KUTIPAN HALAMAN:
§ §
Dari sisi jasa, Bambang berpendapat, Indonesia punya peluang untuk memajukan sektor industri jasa karena Indonesia kaya akan keragaman budaya. Keragaman budaya seharusnya bisa dikemas menjadi produk atau layanan kreatif bernilai tambah lebih, seperti film. Selain itu, Indonesia juga memiliki potensi destinasi pariwisata menarik di sejumlah daerah.
Teknologi
Mengenai sektor ekonomi digital, lanjutnya, sektor ini tetap perlu terus didorong maju oleh pemerintah. Berbagai solusi yang dihasilkan oleh sejumlah perusahaan rintisan bidang teknologi (start up) asal Indonesia telah membantu mempermudah kehidupan masyarakat. Bahkan, Indonesia dikenal sebagai salah satu dari sepuluh besar negara dengan jumlah start up terbanyak di dunia.
§ §
DATA YANG DIBERIKAN:
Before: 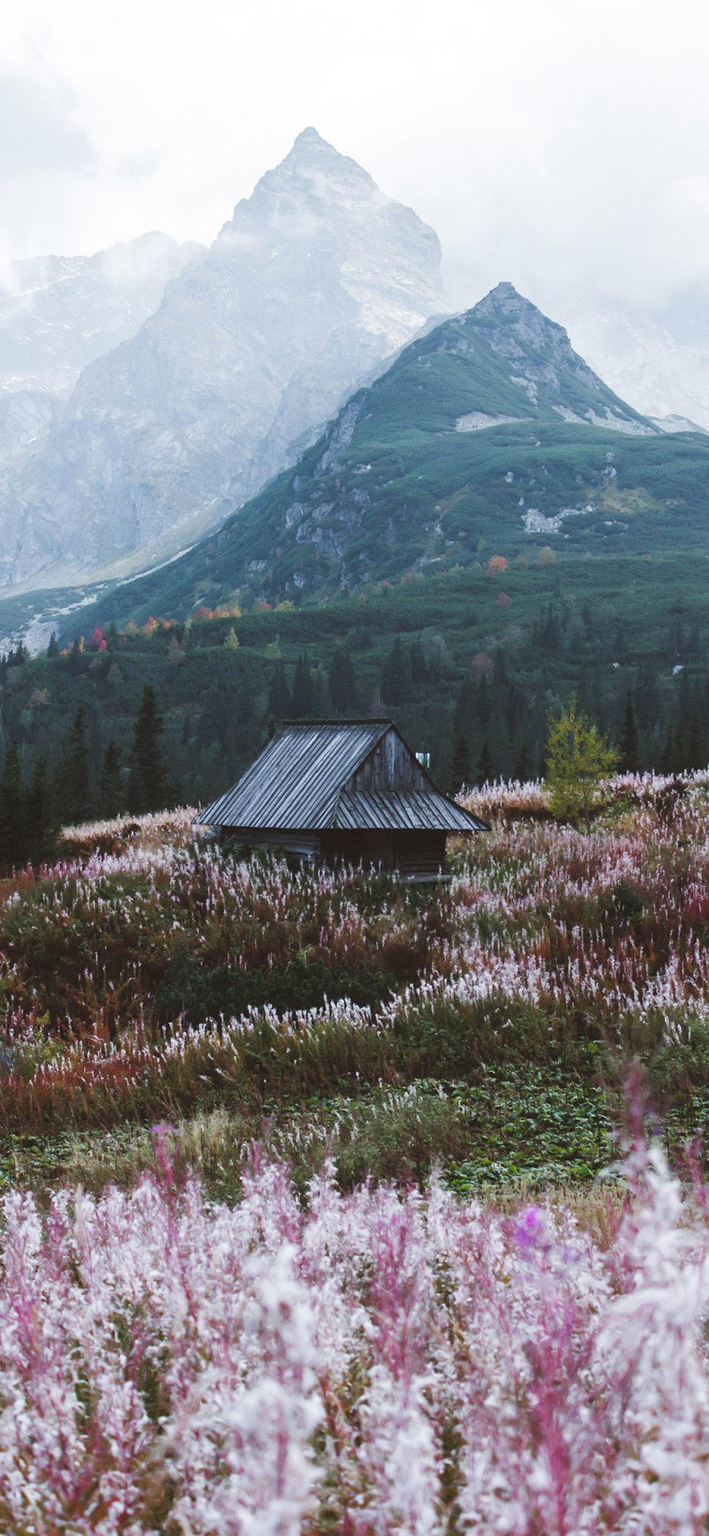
§ §
TUJUAN LATIHAN: Tolong ketik ulang seluruh kutipan halaman di atas tanpa mengubah satu kata atau tanda baca pun.

HASIL TUGAS:
Dari sisi jasa, Bambang berpendapat, Indonesia punya peluang untuk memajukan sektor industri jasa karena Indonesia kaya akan keragaman budaya. Keragaman budaya seharusnya bisa dikemas menjadi produk atau layanan kreatif bernilai tambah lebih, seperti film. Selain itu, Indonesia juga memiliki potensi destinasi pariwisata menarik di sejumlah daerah.
Teknologi
Mengenai sektor ekonomi digital, lanjutnya, sektor ini tetap perlu terus didorong maju oleh pemerintah. Berbagai solusi yang dihasilkan oleh sejumlah perusahaan rintisan bidang teknologi (start up) asal Indonesia telah membantu mempermudah kehidupan masyarakat. Bahkan, Indonesia dikenal sebagai salah satu dari sepuluh besar negara dengan jumlah start up terbanyak di dunia.